The proposed regulation changes are also dangerous. They eliminate protections for LGBTQ individuals, undermine access to abortion, and allow religious health care providers to discriminate on the basis of sex. Eliminating language access assistance makes the package complete. Civil rights protections are at risk for most people, except possibly English-speaking heterosexual white males. This may play well to the administration’s narrow but vocal base, but it should not play well for the rest of us. Civil Rights are meaningless if they do not apply to those most at risk of discrimination.
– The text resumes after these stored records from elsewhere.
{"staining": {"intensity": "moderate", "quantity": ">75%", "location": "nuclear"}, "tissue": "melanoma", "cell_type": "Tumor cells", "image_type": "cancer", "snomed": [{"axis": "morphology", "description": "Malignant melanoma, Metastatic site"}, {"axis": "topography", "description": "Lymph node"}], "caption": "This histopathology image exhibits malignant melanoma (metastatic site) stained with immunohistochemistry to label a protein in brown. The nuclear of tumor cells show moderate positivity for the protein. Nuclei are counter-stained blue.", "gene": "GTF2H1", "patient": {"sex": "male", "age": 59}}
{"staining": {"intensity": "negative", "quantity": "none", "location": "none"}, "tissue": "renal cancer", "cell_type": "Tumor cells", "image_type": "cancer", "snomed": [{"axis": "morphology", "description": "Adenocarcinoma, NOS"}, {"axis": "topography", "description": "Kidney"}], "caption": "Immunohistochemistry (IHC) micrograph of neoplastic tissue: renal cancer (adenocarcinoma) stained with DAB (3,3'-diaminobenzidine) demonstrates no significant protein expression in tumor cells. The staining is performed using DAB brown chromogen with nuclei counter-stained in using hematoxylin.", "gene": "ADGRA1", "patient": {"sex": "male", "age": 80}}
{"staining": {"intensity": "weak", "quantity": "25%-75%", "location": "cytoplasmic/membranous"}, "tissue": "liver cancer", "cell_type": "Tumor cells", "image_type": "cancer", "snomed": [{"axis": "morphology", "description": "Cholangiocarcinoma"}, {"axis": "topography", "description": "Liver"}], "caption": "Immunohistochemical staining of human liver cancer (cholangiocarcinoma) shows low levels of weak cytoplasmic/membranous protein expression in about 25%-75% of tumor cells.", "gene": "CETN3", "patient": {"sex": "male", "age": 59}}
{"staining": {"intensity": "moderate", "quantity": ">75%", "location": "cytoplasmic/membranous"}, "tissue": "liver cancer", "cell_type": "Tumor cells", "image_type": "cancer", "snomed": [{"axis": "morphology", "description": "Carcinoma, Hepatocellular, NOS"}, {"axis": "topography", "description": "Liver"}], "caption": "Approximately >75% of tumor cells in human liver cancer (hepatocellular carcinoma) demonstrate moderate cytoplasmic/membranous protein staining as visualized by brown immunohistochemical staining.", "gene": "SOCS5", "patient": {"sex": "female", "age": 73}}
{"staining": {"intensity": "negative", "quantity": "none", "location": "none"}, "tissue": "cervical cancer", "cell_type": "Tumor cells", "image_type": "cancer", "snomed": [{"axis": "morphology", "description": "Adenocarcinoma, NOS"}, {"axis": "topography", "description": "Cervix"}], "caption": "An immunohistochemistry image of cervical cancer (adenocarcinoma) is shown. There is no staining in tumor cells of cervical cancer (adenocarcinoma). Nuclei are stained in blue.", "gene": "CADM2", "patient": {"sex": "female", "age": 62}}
In March 2017, the Health Care Task Force of the Leadership Conference on Civil and Human Rights, which the National Health Law Program co-chairs, urged full and complete and robust implementation and enforcement of Sec. 1557, stating, “Access to health care is a civil and human right and the opportunity to access to quality health care and live a healthy life must be equally available to all and not selectively reserved for a few. Under longstanding laws and principles … enforced across Democratic and Republican administrations, entities that receive federal funds are barred from discriminating in the services they provide. It is a core principle of our democracy that federal funds may not be used to subsidize discrimination in programs that serve” all people. The points we made in that statement are equally true today and it is even more urgent that we take a stand against discrimination.
The National Health Law Program will soon lodge comments with HHS explaining why this proposed regulatory change runs afoul of congressional intent, and reverses progress on ending discrimination in our health care system. We urge others, health advocate groups and individuals, to also weigh in on the side of equal access to health care. This HHS might dismiss comments in favor of ending discrimination in our health care system. But a future administration may see the light and correct course. We need to be on record standing up for what we know is right.